Jan 26 15:18:36 hiqa-sys-rhel2 kernel: connection480:0: iscsi_tcp_recv_skb in 24 bytes
Jan 26 15:18:36 hiqa-sys-rhel2 kernel: connection480:0: iscsi_tcp_recv_skb skb ffff8810313ebeb8 ptr=ffff88102d2756a4 avail=24
Jan 26 15:18:36 hiqa-sys-rhel2 kernel: connection480:0: iscsi_tcp_segment_done copied 0 0 size 24 recv
Jan 26 15:18:36 hiqa-sys-rhel2 kernel: connection480:0: iscsi_tcp_segment_recv copying 24
Jan 26 15:18:36 hiqa-sys-rhel2 kernel: connection480:0: iscsi_tcp_segment_done copied 0 24 size 24 recv
Jan 26 15:18:36 hiqa-sys-rhel2 kernel: connection480:0: iscsi_tcp_segment_done total copied 24 total size 24
Jan 26 15:18:36 hiqa-sys-rhel2 kernel: connection480:0: iscsi_tcp_recv_skb segment done
Jan 26 15:18:36 hiqa-sys-rhel2 kernel: connection480:0: iscsi_tcp_hdr_recv_prep (digest disabled)
Jan 26 15:18:36 hiqa-sys-rhel2 kernel: connection480:0: iscsi_tcp_recv_skb in 0 bytes
Jan 26 15:18:36 hiqa-sys-rhel2 kernel: connection480:0: iscsi_tcp_recv_skb no more data avail. Consumed 0
Jan 26 15:18:36 hiqa-sys-rhel2 kernel: connection480:0: iscsi_sw_tcp_recv read 0 bytes status 1
Jan 26 15:18:39 hiqa-sys-rhel2 kernel: connection480:0: iscsi_sw_sk_state_check TCP_CLOSE|TCP_CLOSE_WAIT
Jan 26 16:04:49 hiqa-sys-rhel2 kernel: connection480:0: detected conn error (1020) ISCSI_ERR_TCP_CONN_CLOSE

Data IP intermittent failures.

[root@hiqa-sys-rhel2 ~]# cat /sys/class/iscsi_connection/connection480\:0/address 
cat: /sys/class/iscsi_connection/connection480:0/address: Transport endpoint is not connected
[root@hiqa-sys-rhel2 ~]# cat /sys/class/iscsi_connection/connection480\:0/address 
172.18.80.95
[root@hiqa-sys-rhel2 ~]# cat /sys/class/iscsi_connection/connection480\:0/address
172.18.80.95
[root@hiqa-sys-rhel2 ~]# cat /sys/class/iscsi_connection/connection480\:0/address
172.18.80.95
[root@hiqa-sys-rhel2 ~]# cat /sys/class/iscsi_connection/connection480\:0/address
cat: /sys/class/iscsi_connection/connection480:0/address: Transport endpoint is not connected


Discovery IP is fine.

[root@hiqa-sys-rhel2 ~]# cat /sys/class/iscsi_connection/connection480\:0/persistent_address 
172.18.80.96
[root@hiqa-sys-rhel2 ~]# cat /sys/class/iscsi_connection/connection480\:0/persistent_address 
172.18.80.96
[root@hiqa-sys-rhel2 ~]# cat /sys/class/iscsi_connection/connection480\:0/persistent_address 
172.18.80.96
Comment 6 shivamerla1 2016-01-27 16:50:00 EST
I see that session ISID is determinted as below.

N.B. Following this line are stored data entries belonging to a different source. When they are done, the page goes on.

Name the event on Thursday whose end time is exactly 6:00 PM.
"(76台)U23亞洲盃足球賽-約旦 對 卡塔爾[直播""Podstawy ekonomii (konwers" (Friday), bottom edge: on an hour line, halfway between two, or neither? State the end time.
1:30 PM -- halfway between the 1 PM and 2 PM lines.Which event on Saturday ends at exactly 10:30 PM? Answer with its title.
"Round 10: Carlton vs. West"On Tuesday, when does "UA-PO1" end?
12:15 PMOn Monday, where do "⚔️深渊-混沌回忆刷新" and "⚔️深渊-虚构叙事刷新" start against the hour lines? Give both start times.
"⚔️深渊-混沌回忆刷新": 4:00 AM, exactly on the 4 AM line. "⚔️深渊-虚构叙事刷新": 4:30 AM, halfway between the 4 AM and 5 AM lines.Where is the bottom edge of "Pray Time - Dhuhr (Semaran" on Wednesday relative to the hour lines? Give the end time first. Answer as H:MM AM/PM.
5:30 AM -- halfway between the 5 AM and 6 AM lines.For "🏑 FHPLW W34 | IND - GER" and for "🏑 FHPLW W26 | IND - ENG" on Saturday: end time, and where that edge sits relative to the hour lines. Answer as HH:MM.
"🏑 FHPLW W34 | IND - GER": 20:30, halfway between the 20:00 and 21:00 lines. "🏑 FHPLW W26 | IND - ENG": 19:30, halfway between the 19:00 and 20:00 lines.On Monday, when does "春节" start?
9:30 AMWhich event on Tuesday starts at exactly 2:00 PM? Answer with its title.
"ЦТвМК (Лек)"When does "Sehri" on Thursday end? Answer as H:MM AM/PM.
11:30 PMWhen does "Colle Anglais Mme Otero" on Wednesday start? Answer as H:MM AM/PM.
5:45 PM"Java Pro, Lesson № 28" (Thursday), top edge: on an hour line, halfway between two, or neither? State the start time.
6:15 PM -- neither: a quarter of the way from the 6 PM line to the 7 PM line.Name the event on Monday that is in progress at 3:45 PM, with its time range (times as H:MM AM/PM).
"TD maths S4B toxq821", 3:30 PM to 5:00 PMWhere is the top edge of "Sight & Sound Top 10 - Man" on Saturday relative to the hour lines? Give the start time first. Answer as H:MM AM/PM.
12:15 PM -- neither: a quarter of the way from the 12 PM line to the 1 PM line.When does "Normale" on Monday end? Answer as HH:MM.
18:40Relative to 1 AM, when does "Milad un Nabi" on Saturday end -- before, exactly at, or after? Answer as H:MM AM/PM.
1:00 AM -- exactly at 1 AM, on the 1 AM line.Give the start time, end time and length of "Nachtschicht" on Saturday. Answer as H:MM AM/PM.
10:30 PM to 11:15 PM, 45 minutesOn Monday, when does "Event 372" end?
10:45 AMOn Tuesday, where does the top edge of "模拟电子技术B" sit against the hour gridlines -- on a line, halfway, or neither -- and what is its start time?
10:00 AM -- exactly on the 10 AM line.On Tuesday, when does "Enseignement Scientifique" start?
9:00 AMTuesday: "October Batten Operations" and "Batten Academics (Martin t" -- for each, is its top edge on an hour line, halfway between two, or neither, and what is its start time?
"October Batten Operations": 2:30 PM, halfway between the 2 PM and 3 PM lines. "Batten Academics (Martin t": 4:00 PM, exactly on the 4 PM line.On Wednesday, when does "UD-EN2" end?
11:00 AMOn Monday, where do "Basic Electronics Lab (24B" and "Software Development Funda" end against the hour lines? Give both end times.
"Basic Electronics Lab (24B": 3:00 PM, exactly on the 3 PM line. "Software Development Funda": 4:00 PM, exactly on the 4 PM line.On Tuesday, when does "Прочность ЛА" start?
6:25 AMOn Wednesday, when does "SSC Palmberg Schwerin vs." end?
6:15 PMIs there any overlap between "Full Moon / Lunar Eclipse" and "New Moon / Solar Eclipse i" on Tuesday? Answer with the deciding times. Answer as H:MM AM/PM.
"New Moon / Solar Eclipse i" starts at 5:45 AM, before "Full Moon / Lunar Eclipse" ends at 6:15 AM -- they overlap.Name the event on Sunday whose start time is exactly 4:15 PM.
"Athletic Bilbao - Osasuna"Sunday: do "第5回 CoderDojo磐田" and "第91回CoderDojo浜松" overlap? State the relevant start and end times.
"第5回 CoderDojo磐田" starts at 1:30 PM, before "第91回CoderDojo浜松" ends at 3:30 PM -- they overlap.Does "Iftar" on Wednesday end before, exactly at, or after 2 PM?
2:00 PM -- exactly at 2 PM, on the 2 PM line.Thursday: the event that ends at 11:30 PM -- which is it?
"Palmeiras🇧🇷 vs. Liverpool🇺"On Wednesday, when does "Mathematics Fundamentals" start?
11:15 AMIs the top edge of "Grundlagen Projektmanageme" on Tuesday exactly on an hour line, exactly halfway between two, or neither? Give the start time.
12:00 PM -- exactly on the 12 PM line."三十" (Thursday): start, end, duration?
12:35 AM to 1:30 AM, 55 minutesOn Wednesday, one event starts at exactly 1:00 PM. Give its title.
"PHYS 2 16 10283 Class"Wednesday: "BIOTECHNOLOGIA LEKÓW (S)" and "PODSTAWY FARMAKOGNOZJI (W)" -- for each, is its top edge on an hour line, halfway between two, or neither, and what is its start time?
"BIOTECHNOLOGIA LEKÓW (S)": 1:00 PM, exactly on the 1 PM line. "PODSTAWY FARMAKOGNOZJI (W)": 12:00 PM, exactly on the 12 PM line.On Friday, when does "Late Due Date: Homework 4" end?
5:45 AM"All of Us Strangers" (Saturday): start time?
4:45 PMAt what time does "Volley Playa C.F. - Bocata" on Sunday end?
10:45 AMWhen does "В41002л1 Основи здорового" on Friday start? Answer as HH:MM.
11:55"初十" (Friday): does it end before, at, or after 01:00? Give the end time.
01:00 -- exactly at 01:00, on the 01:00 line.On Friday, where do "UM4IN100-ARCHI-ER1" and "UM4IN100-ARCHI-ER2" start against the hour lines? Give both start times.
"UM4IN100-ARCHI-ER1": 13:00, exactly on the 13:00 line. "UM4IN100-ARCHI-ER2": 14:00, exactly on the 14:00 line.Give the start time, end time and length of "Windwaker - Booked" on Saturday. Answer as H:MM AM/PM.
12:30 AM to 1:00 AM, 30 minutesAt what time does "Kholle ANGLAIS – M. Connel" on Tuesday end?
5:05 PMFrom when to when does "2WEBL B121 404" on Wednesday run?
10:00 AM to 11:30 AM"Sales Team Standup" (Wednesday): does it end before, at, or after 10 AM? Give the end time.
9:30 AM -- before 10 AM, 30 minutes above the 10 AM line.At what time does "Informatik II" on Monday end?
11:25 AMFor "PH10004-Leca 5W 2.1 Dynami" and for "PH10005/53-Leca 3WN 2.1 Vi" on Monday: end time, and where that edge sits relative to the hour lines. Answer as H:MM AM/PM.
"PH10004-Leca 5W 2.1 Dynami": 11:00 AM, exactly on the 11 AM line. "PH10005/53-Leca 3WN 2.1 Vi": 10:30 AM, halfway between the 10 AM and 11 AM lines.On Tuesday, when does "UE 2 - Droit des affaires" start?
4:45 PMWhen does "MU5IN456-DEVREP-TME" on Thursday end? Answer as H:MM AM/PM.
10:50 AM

/* OUI and uniqifying number */
        session->isid[0] = DRIVER_ISID_0;
        session->isid[1] = DRIVER_ISID_1;
        session->isid[2] = DRIVER_ISID_2;
        session->isid[3] = 0;
        session->isid[4] = 0;
        session->isid[5] = 0;

/*
 * TODO: use the iface number or some other value
 * so this will be persistent
 */
       session->isid[3] = session->id;


Only least significant byte of session SID is used here. Hence for mulitple sessions the ISID can be same.

    SID: session->id    ISID
    480:  e0      --> 0x00023de00000
    224:  e0      --> 0x00023de00000

    544:  10      --> 0x00023d100000
    528:  10      --> 0x00023d100000

    545:  21      --> 0x00023d210000
    289:  21      --> 0x00023d210000


If these sessions belong to same volume then target is reinstating(closing) existing sessions before connecting new ones. This is causing TCP_CONN_CLOSE errors and unnecessary recovery actions.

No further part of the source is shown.